Kupiłem go z premedytacją. Silnik owszem. Jest głośny. Kupując go już zakładałem wymianę bo remont wyjdzie podejrzewam, że drożej niż inny silnik :) Ale zdrowe progi, podłużnice i podłoga (zero rdzy no może lekkie nalociki) spowodowały, że go kupiłem. Zaskoczyła mnie tylko awaria alternatora. Silnik być może jeździłby w miarę ok. gdyby nie fakt, że samochód od dwóch lat benzyny nie widział (odłączona pompa paliwa). Odpalanie na LPG swoje zrobiło i pewnie przez to troszkę telepie na jałowym. Chodź szczerze mówiąc kto wie czy to nie wina świec i kabli. Tak czy siak wymiana silnika czeka mnie w sierpniu. Na razie jeździ i to całkiem dobrze.
-
Jazda na samym gazie nie ma żadnego wpływu na silnik, prędzej odpalanie na zimnym na gazie może zaszkodzić, ale tylko parownikowi.
-
Nie znam się na tym aż tak. W każdym razie auto jeździ. Poniżej 1200 obr/min zaczyna lekko telepać silnikiem ale tylko na zimnym. Czy to brak kompresji czy czegoś innego no nie wiem. Ciężko to stwierdzić bez rozbierania silnika.
-
Sprawdzałem kompresje na tym garze. 10 to chyba dość dobry wynik....kurna pomysłów brak....ciśnienie paliwa jest...chyba, że ten regulator ciśnienia na listwie bo już nie mam pomysłów, albo jakieś lewe powietrze łapie...
A sprawdziłeś ten emulator? odepnij wtyczkę z wtryskiwacza i wsadź tam żarówkę/diode i zobacz czy się świeci.
-
Co do mojego Poloneza.
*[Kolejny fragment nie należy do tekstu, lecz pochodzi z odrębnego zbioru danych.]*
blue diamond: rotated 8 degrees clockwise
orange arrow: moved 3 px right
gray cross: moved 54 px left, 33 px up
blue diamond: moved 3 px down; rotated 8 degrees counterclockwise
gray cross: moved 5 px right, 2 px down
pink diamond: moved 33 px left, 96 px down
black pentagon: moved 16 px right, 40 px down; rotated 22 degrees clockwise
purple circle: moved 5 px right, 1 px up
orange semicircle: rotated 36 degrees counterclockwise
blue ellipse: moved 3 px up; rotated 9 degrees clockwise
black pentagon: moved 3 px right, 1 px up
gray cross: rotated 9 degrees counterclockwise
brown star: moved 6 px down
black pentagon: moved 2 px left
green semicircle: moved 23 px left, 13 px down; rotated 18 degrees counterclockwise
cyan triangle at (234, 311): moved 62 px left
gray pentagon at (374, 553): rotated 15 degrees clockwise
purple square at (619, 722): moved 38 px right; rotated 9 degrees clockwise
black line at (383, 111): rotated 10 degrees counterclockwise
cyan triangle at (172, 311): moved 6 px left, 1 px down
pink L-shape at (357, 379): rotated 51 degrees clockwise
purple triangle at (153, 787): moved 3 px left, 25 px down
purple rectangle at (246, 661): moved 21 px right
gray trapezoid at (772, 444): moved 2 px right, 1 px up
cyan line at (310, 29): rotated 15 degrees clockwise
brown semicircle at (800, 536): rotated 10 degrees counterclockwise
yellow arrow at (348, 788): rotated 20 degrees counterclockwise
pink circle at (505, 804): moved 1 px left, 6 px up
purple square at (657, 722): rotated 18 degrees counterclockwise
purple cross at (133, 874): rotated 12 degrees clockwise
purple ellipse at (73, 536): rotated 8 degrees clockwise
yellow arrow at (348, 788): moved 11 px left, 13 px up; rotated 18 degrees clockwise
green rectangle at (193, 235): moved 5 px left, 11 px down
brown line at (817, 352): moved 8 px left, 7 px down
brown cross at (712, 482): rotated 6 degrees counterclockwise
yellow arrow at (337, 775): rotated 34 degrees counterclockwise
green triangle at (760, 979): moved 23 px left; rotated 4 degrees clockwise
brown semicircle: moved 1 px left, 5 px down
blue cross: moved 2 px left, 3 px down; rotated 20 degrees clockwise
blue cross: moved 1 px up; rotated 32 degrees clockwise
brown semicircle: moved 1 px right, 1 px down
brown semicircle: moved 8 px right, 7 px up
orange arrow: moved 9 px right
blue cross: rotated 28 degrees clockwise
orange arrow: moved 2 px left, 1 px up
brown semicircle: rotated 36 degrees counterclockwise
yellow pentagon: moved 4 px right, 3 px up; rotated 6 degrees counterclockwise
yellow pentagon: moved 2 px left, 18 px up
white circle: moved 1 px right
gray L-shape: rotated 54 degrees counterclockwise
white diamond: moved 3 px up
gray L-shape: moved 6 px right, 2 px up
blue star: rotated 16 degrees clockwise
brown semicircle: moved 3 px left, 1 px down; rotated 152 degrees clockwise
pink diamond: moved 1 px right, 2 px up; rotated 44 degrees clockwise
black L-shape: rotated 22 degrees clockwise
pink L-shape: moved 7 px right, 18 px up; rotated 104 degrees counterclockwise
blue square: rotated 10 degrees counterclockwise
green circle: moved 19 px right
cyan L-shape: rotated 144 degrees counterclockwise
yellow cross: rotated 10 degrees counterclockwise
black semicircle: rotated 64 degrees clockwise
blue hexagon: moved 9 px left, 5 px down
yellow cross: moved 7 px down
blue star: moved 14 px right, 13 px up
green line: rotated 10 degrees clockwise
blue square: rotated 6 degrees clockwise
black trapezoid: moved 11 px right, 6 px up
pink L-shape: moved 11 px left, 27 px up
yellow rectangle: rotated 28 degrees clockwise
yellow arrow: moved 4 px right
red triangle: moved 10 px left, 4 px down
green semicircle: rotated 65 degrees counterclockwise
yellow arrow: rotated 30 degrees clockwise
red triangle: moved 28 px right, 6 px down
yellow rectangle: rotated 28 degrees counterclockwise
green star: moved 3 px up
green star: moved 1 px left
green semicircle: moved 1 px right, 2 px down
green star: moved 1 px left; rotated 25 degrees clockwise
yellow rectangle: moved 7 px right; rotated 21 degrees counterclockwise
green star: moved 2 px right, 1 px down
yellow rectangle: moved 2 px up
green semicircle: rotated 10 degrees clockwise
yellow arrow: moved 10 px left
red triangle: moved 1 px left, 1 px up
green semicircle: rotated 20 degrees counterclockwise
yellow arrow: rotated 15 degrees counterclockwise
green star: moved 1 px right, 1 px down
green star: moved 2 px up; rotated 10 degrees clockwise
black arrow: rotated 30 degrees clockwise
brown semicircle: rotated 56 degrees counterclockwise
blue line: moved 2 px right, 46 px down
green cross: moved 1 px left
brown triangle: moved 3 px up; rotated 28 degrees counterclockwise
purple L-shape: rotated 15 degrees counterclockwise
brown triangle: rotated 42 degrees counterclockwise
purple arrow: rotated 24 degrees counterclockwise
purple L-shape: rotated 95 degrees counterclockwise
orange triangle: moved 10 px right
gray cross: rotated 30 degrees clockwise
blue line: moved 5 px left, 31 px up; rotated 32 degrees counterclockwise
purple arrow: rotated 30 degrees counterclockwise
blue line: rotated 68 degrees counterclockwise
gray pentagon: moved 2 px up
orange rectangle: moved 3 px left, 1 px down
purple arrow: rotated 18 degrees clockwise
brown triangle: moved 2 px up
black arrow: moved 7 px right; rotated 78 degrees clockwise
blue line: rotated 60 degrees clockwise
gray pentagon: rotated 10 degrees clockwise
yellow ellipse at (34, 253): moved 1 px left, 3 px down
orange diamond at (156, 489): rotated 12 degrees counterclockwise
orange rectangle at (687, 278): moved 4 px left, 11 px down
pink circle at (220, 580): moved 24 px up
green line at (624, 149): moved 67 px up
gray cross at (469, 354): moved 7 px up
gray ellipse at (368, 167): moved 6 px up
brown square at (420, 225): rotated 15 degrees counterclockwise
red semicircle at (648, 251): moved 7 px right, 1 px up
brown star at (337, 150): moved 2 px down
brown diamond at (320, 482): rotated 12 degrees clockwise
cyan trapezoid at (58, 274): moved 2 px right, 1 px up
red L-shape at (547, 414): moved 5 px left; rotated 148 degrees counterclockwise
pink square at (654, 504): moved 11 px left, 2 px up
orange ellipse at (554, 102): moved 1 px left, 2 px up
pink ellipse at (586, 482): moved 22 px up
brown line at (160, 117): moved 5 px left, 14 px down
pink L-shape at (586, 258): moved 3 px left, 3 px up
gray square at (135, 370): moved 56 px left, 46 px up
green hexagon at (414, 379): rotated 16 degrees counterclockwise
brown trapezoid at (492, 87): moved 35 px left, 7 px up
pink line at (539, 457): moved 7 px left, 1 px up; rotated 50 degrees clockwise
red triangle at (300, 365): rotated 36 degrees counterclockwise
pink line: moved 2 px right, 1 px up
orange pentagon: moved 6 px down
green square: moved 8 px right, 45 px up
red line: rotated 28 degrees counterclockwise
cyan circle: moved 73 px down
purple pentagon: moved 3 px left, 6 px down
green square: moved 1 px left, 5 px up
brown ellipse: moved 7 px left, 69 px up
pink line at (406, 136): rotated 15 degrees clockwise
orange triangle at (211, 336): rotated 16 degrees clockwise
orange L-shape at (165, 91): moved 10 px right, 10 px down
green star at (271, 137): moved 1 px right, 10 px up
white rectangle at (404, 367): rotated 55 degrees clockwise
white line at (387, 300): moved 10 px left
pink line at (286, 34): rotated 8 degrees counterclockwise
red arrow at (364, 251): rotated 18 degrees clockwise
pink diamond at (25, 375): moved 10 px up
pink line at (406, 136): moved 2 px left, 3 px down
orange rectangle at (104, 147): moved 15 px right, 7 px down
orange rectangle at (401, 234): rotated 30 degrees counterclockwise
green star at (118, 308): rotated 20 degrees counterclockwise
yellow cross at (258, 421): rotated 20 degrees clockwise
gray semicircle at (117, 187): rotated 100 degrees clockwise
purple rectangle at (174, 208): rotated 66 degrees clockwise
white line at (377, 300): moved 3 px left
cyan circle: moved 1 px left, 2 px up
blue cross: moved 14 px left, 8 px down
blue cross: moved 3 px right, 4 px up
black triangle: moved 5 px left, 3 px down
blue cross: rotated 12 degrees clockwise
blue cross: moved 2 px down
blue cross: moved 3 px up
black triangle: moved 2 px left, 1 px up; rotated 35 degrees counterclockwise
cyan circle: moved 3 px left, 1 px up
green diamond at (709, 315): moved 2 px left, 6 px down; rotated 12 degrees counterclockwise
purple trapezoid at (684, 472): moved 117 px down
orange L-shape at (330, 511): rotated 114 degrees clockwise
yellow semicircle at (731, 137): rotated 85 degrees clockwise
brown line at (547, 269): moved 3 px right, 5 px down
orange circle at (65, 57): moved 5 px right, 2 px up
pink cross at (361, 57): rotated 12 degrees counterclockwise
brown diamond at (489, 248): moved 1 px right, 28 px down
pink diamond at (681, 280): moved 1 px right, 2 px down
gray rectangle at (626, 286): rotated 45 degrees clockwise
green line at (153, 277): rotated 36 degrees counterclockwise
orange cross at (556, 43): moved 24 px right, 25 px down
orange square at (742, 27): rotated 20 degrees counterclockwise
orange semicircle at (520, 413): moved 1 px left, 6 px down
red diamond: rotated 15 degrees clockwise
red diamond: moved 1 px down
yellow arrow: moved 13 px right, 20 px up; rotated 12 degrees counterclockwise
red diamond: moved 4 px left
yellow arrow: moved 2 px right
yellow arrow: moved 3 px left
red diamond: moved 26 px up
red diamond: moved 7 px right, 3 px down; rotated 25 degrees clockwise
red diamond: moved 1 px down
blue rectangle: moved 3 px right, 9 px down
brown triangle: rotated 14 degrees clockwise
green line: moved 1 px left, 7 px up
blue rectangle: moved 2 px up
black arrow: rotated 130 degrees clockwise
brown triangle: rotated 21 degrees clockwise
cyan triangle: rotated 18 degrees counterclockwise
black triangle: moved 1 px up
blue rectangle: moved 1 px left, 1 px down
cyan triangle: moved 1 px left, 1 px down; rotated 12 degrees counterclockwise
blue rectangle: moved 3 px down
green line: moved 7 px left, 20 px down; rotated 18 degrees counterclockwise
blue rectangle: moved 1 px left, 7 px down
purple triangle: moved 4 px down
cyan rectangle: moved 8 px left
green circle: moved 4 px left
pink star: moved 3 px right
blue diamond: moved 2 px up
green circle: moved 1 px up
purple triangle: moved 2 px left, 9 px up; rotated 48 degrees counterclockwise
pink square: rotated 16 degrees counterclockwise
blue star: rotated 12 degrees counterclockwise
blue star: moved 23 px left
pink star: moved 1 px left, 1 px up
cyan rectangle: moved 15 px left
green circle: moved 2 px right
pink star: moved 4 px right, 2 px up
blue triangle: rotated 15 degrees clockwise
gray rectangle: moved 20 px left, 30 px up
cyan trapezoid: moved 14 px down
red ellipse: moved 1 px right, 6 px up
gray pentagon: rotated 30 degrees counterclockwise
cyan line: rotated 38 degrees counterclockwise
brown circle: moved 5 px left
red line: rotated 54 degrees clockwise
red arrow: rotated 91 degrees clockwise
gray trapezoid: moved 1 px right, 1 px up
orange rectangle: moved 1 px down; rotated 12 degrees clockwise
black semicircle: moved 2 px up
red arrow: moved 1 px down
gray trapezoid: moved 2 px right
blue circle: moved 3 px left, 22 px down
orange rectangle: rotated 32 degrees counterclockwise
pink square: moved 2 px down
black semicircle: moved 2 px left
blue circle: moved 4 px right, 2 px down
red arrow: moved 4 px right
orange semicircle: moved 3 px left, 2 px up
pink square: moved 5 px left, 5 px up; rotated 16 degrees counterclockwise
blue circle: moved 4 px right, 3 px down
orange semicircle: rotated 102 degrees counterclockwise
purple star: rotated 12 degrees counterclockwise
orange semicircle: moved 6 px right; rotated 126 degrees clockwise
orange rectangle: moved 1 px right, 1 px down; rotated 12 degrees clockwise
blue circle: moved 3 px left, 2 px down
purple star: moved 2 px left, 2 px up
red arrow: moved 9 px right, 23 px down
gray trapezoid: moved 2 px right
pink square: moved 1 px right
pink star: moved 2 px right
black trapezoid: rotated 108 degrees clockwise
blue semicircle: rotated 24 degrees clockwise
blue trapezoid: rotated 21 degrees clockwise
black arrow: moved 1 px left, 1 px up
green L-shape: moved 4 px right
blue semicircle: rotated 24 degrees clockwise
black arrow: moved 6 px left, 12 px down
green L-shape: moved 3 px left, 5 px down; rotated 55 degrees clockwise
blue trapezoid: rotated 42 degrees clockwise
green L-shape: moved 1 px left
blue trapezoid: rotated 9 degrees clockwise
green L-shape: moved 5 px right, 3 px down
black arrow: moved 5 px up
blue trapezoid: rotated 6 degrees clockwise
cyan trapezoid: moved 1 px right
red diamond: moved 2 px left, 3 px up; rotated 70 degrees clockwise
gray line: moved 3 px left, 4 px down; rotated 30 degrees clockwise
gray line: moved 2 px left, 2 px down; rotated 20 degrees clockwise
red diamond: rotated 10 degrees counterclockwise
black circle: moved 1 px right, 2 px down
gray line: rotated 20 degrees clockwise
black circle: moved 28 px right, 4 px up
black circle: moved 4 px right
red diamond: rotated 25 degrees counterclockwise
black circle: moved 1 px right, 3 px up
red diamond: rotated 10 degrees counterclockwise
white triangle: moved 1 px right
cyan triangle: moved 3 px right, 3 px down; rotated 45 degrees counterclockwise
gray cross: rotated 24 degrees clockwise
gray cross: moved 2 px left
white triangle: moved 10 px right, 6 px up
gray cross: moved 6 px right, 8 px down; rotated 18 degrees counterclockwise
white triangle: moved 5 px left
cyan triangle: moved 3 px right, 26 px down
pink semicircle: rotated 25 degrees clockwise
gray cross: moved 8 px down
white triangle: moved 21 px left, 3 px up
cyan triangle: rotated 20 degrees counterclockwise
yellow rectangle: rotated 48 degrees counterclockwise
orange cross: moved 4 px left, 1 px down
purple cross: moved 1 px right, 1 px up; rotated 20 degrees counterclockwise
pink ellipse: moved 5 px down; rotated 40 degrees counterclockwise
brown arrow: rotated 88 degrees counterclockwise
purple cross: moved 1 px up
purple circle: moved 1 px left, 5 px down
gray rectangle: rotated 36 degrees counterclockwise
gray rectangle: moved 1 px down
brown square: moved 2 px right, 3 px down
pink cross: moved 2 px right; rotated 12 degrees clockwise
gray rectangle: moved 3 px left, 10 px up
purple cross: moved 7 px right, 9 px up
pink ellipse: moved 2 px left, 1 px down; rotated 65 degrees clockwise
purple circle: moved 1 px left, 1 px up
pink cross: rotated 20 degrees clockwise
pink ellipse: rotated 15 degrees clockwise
Na jednym z kabli do świec mam taką oto instalację. Czy to ona może powodować problemy z nie równą pracą zimnego silnika?
(http://iv.pl/images/35344570987921378219.jpg)
Ten kabelek idzie do parownika.
-
...zobacz w nocy lub w ciemnym miejscu czy te kable WN " nie sieja " moze kup nowe kable dobrej jakosci np.Kuguar z Elku . Moze tracic iskrę i wypada zaplon na ktoryms cylindrze . Faktycznie , teraz dopiero zauważyłem ten brazowy obizolowany wspolnie z kablem od wysokiego napiecia . Jest to kabel impulsowy do centralki LPG i tak jak Zoltan pisze wczesniej swiadczy o pracy silnika i generuje impulsy z pracujacego ukladu wysokiego napiecia do centralki LPG....
-
To kable "mówiący" instalacji gazowej, że silnik pracuje. Można to tak zostawić, albo podpiąć pod przewód sygnałowy z cewki.
-
To nie "mówiący że silnik pracuje" tylko kabelek mówiący jakie obroty ma silnik celem przełączenia na gaz przy zadanych obrotach. Normalnie to się to do obrotomierza podłącza...
-
To nie "mówiący że silnik pracuje" tylko kabelek mówiący jakie obroty ma silnik celem przełączenia na gaz przy zadanych obrotach. Normalnie to się to do obrotomierza podłącza...
to go odepnij w czasie pracy i zobaczysz co sie stanie :D
-
To ma na gaz przełączyć? U mnie na gaz przełącza nawet na zgaszonym silniku. Nie trzeba "przegazówki" robić.
-
Nie, to dokładnie mówiący, czy chodzi.
System przełączania po obrotach, może być, może nie i jest w przełaczniku, opiera się o ten kabel, ale to jest inna jego funkcja.